## TASK TO COMPLETE:
Can you quote the records below in full, word for word?

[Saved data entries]
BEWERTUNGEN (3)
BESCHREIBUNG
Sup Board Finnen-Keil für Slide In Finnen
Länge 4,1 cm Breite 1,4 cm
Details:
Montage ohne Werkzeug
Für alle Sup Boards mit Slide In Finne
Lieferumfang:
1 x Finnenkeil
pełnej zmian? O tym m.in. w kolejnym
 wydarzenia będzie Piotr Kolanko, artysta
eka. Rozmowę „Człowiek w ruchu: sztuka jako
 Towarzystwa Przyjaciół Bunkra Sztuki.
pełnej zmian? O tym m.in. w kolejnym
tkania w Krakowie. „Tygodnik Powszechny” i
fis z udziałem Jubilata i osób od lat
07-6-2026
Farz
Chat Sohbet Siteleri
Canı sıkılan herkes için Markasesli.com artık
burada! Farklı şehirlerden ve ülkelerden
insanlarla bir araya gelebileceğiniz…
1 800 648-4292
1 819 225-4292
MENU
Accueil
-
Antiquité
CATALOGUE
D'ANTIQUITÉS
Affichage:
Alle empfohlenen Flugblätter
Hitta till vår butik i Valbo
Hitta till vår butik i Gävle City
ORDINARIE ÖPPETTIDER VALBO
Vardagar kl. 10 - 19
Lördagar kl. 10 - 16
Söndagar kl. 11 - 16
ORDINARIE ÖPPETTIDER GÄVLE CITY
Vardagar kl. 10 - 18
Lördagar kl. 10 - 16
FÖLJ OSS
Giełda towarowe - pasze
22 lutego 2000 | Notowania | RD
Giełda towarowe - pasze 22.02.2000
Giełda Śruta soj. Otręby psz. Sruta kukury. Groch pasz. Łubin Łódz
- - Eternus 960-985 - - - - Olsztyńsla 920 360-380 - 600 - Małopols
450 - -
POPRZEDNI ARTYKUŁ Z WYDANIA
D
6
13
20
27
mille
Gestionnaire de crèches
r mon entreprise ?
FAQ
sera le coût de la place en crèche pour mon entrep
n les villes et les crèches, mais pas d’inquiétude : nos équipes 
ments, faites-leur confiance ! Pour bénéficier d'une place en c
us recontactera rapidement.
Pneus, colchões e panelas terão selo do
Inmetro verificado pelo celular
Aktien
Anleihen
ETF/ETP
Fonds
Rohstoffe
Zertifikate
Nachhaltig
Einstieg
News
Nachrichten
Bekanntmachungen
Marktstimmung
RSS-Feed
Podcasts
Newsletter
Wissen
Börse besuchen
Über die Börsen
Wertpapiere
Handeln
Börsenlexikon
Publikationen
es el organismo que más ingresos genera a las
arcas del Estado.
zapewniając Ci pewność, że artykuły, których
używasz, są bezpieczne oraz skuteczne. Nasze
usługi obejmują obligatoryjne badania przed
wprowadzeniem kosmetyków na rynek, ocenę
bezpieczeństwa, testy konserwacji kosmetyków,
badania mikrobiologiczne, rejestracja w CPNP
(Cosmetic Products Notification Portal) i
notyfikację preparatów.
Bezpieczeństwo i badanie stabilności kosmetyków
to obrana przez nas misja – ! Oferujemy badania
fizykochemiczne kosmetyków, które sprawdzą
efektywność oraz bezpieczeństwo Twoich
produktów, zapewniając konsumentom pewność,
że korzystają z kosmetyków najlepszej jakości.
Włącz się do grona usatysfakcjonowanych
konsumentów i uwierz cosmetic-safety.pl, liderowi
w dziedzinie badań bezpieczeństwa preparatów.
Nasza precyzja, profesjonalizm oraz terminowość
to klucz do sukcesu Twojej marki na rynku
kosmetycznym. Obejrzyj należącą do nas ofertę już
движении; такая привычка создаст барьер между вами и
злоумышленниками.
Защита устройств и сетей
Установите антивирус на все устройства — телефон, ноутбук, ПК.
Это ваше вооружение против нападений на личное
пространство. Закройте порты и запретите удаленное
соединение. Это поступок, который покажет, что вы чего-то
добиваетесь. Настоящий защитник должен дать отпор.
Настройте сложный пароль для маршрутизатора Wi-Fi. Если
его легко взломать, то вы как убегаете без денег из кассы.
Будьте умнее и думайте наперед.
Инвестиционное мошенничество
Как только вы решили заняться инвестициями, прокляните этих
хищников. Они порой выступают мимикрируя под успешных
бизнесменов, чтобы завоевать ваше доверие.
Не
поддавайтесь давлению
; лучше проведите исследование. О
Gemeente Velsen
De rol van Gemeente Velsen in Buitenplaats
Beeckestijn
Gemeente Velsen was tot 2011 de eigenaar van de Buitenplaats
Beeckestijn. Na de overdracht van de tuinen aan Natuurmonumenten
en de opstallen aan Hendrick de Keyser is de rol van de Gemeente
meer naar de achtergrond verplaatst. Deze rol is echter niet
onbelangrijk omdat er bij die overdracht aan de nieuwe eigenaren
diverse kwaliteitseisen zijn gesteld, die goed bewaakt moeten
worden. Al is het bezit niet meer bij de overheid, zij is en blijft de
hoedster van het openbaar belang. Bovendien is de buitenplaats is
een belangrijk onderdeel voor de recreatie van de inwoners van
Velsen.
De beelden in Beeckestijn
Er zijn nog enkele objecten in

## RESULT OF THIS EXERCISE:
BEWERTUNGEN (3)
BESCHREIBUNG
Sup Board Finnen-Keil für Slide In Finnen
Länge 4,1 cm Breite 1,4 cm
Details:
Montage ohne Werkzeug
Für alle Sup Boards mit Slide In Finne
Lieferumfang:
1 x Finnenkeil
pełnej zmian? O tym m.in. w kolejnym
 wydarzenia będzie Piotr Kolanko, artysta
eka. Rozmowę „Człowiek w ruchu: sztuka jako
 Towarzystwa Przyjaciół Bunkra Sztuki.
pełnej zmian? O tym m.in. w kolejnym
tkania w Krakowie. „Tygodnik Powszechny” i
fis z udziałem Jubilata i osób od lat
07-6-2026
Farz
Chat Sohbet Siteleri
Canı sıkılan herkes için Markasesli.com artık
burada! Farklı şehirlerden ve ülkelerden
insanlarla bir araya gelebileceğiniz…
1 800 648-4292
1 819 225-4292
MENU
Accueil
-
Antiquité
CATALOGUE
D'ANTIQUITÉS
Affichage:
Alle empfohlenen Flugblätter
Hitta till vår butik i Valbo
Hitta till vår butik i Gävle City
ORDINARIE ÖPPETTIDER VALBO
Vardagar kl. 10 - 19
Lördagar kl. 10 - 16
Söndagar kl. 11 - 16
ORDINARIE ÖPPETTIDER GÄVLE CITY
Vardagar kl. 10 - 18
Lördagar kl. 10 - 16
FÖLJ OSS
Giełda towarowe - pasze
22 lutego 2000 | Notowania | RD
Giełda towarowe - pasze 22.02.2000
Giełda Śruta soj. Otręby psz. Sruta kukury. Groch pasz. Łubin Łódz
- - Eternus 960-985 - - - - Olsztyńsla 920 360-380 - 600 - Małopols
450 - -
POPRZEDNI ARTYKUŁ Z WYDANIA
D
6
13
20
27
mille
Gestionnaire de crèches
r mon entreprise ?
FAQ
sera le coût de la place en crèche pour mon entrep
n les villes et les crèches, mais pas d’inquiétude : nos équipes 
ments, faites-leur confiance ! Pour bénéficier d'une place en c
us recontactera rapidement.
Pneus, colchões e panelas terão selo do
Inmetro verificado pelo celular
Aktien
Anleihen
ETF/ETP
Fonds
Rohstoffe
Zertifikate
Nachhaltig
Einstieg
News
Nachrichten
Bekanntmachungen
Marktstimmung
RSS-Feed
Podcasts
Newsletter
Wissen
Börse besuchen
Über die Börsen
Wertpapiere
Handeln
Börsenlexikon
Publikationen
es el organismo que más ingresos genera a las
arcas del Estado.
zapewniając Ci pewność, że artykuły, których
używasz, są bezpieczne oraz skuteczne. Nasze
usługi obejmują obligatoryjne badania przed
wprowadzeniem kosmetyków na rynek, ocenę
bezpieczeństwa, testy konserwacji kosmetyków,
badania mikrobiologiczne, rejestracja w CPNP
(Cosmetic Products Notification Portal) i
notyfikację preparatów.
Bezpieczeństwo i badanie stabilności kosmetyków
to obrana przez nas misja – ! Oferujemy badania
fizykochemiczne kosmetyków, które sprawdzą
efektywność oraz bezpieczeństwo Twoich
produktów, zapewniając konsumentom pewność,
że korzystają z kosmetyków najlepszej jakości.
Włącz się do grona usatysfakcjonowanych
konsumentów i uwierz cosmetic-safety.pl, liderowi
w dziedzinie badań bezpieczeństwa preparatów.
Nasza precyzja, profesjonalizm oraz terminowość
to klucz do sukcesu Twojej marki na rynku
kosmetycznym. Obejrzyj należącą do nas ofertę już
движении; такая привычка создаст барьер между вами и
злоумышленниками.
Защита устройств и сетей
Установите антивирус на все устройства — телефон, ноутбук, ПК.
Это ваше вооружение против нападений на личное
пространство. Закройте порты и запретите удаленное
соединение. Это поступок, который покажет, что вы чего-то
добиваетесь. Настоящий защитник должен дать отпор.
Настройте сложный пароль для маршрутизатора Wi-Fi. Если
его легко взломать, то вы как убегаете без денег из кассы.
Будьте умнее и думайте наперед.
Инвестиционное мошенничество
Как только вы решили заняться инвестициями, прокляните этих
хищников. Они порой выступают мимикрируя под успешных
бизнесменов, чтобы завоевать ваше доверие.
Не
поддавайтесь давлению
; лучше проведите исследование. О
Gemeente Velsen
De rol van Gemeente Velsen in Buitenplaats
Beeckestijn
Gemeente Velsen was tot 2011 de eigenaar van de Buitenplaats
Beeckestijn. Na de overdracht van de tuinen aan Natuurmonumenten
en de opstallen aan Hendrick de Keyser is de rol van de Gemeente
meer naar de achtergrond verplaatst. Deze rol is echter niet
onbelangrijk omdat er bij die overdracht aan de nieuwe eigenaren
diverse kwaliteitseisen zijn gesteld, die goed bewaakt moeten
worden. Al is het bezit niet meer bij de overheid, zij is en blijft de
hoedster van het openbaar belang. Bovendien is de buitenplaats is
een belangrijk onderdeel voor de recreatie van de inwoners van
Velsen.
De beelden in Beeckestijn
Er zijn nog enkele objecten in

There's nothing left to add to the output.